"Why?", I hear you ask.
Well... There are quite a few interesting things we can do solely from the context of the TrustZone kernel. To name a few:
- We could hijack any QSEE application directly, thus exposing all of it's internal secrets. For example, we could directly extract the stored real-life fingerprint or various secret encryption keys (more on this in the next blog post!).
- We could disable the hardware protections provided by the SoC's XPUs, allowing us to read and write directly to all of the DRAM. This includes the memory used by the peripherals on the board (such as the modem).
- As we've previously seen, we could blow the QFuses responsible for various device features. In certain cases, this could allow us to unlock a locked bootloader (depending on how the lock is implemented).
Qualcomm's Secure Environment Operating System (QSEOS), like most operating systems, provides services to the applications running under it by means of system-calls.
As you know, operating systems must take great care to protect themselves from malicious applications. In the case of system-calls, this means the operating system mustn't trust any information provided by an application and should always validate it. This forms a "trust-boundary" between the operating system itself and the running applications.
So... This sounds like a good place to start looking! Let's see if the TrustZone kernel does, in fact, cover all the bases.
In the "Secure World", just like the "Normal World", user-space applications can invoke system-calls by issuing the "SVC" instruction. All system-calls in QSEE are invoked via a single function, which I've dubbed "qsee_syscall":
- Stores the syscall number in R0
- Stores the arguments for the syscall in R4-R9
- Invokes the SVC instruction with the code 0x1400
- Returns the syscall result via R0
Unlike SMC instructions (used to request "Secure World" services from the "Normal World"), which use the MVBAR (Monitor Vector Base Address Register) register to provide the vector's base address, SVC instructions simply use the "Secure" version of the VBAR (Vector Base Address Register).

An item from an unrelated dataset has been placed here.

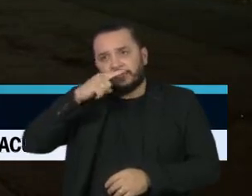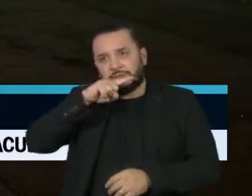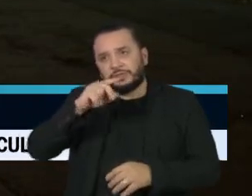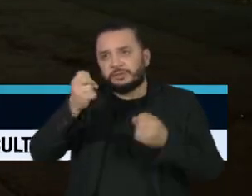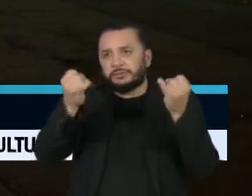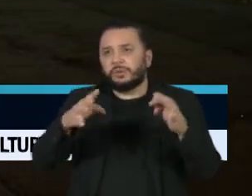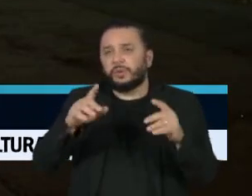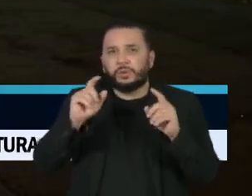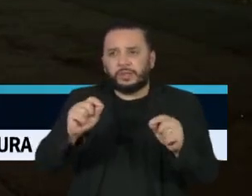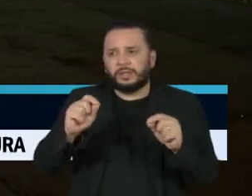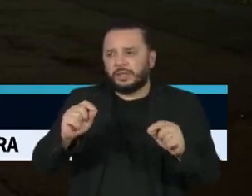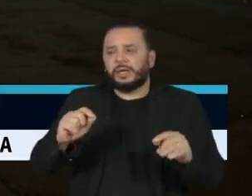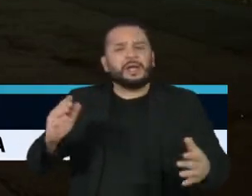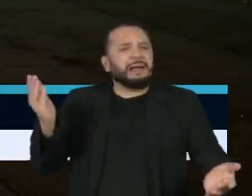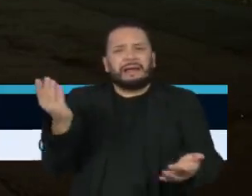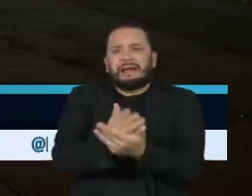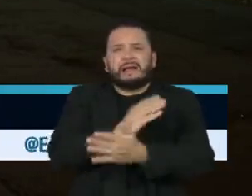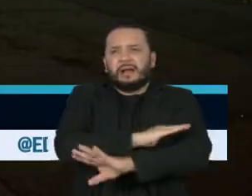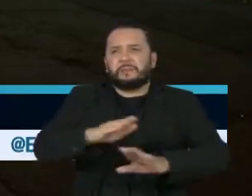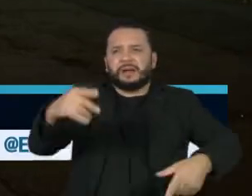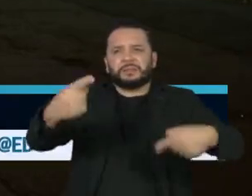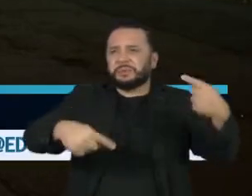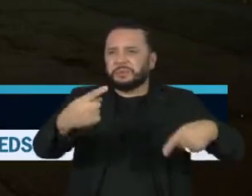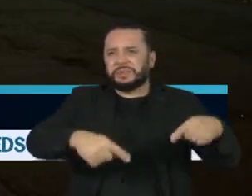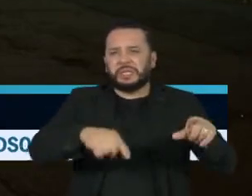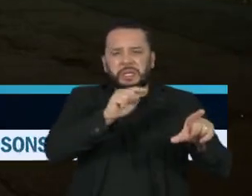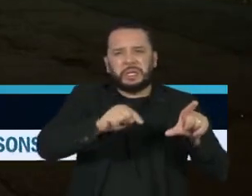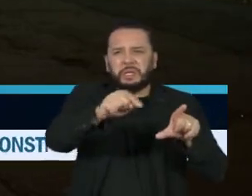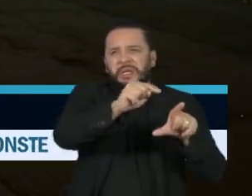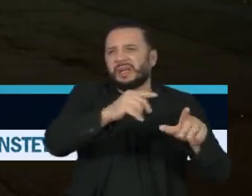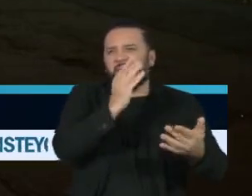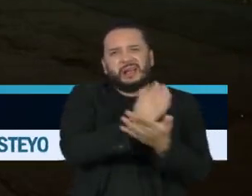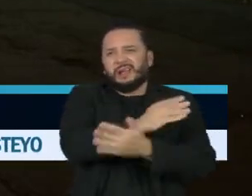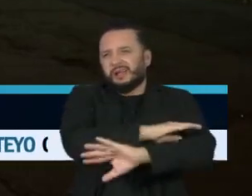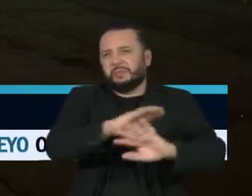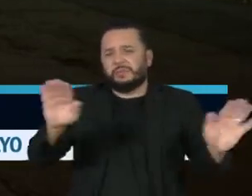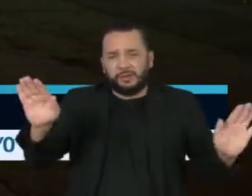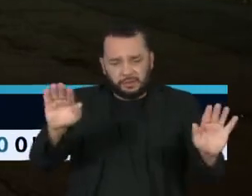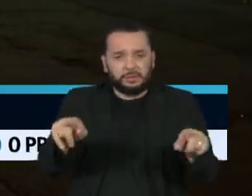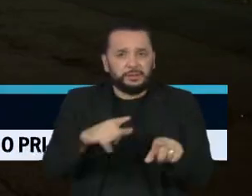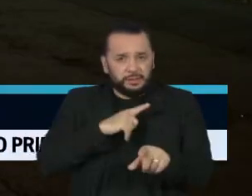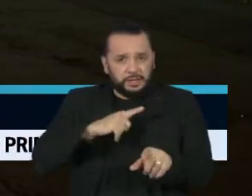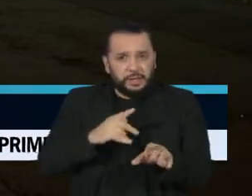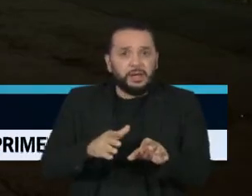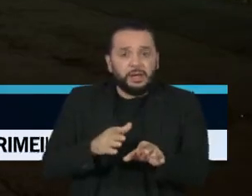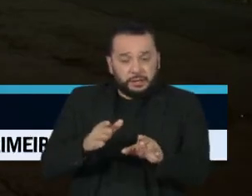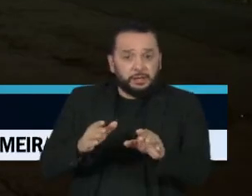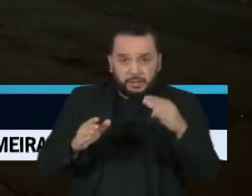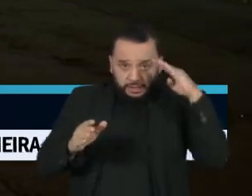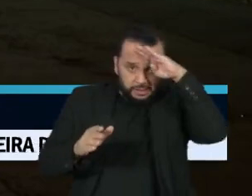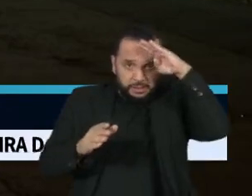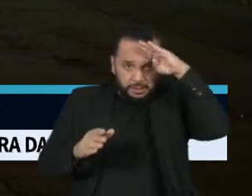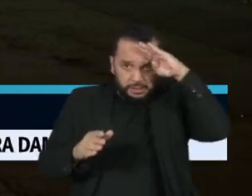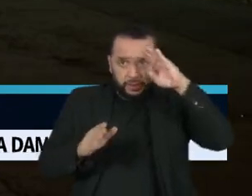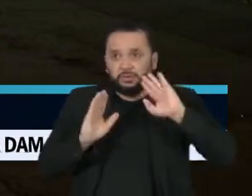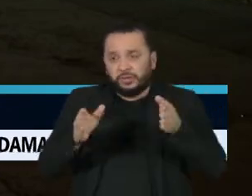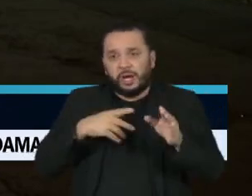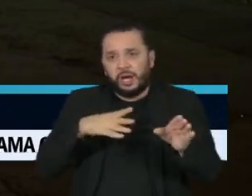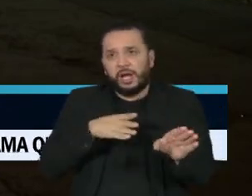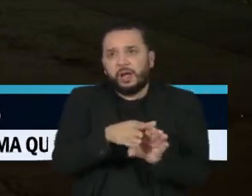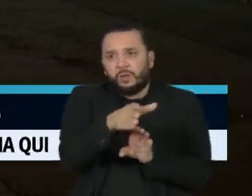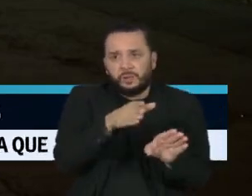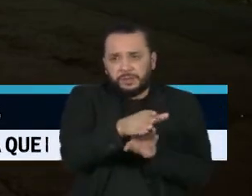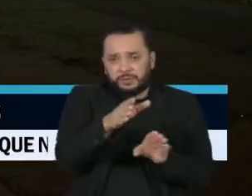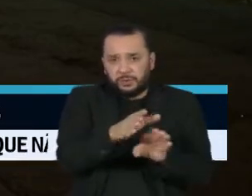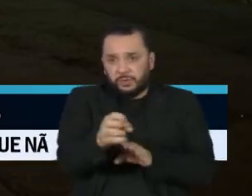quis colocar um ponto final nas discussões sobre o tema. Na resposta às novas recomendações das Forças Armadas, o ministro lembrou que o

Accessing the VBAR is done using the MRC/MCR opcodes, with the following operands:
At this point we can start tracing the execution from the SVC handler in the vector table.
The code initially does some boilerplate preparations, such as saving the passed arguments and context, and finally gets to the main entry point which is used to actually handle the requested system-call. Qualcomm have helpfully left a single logging string in this function containing it's original name "app_syscall_handler", so we'll use that name as well. Let's take a look at the function's high-level graph overview:
|app_syscall_handler graph overview|
However, on closer inspection, the graph seems very shallow, so while there are a lot of different code-paths, they are all relatively simple. In fact, the function is simply a large switch-case, which uses the syscall command-code supplied by the user (in R0) in order to select which syscall should be executed.
|snippet from app_syscall_handler's switch-case|
But something's obviously missing! Where are the validations on the arguments passed in by the user? app_syscall_handler does no such effort, so this means the validation can only possibly be in the syscalls themselves... Time to dig deeper once more!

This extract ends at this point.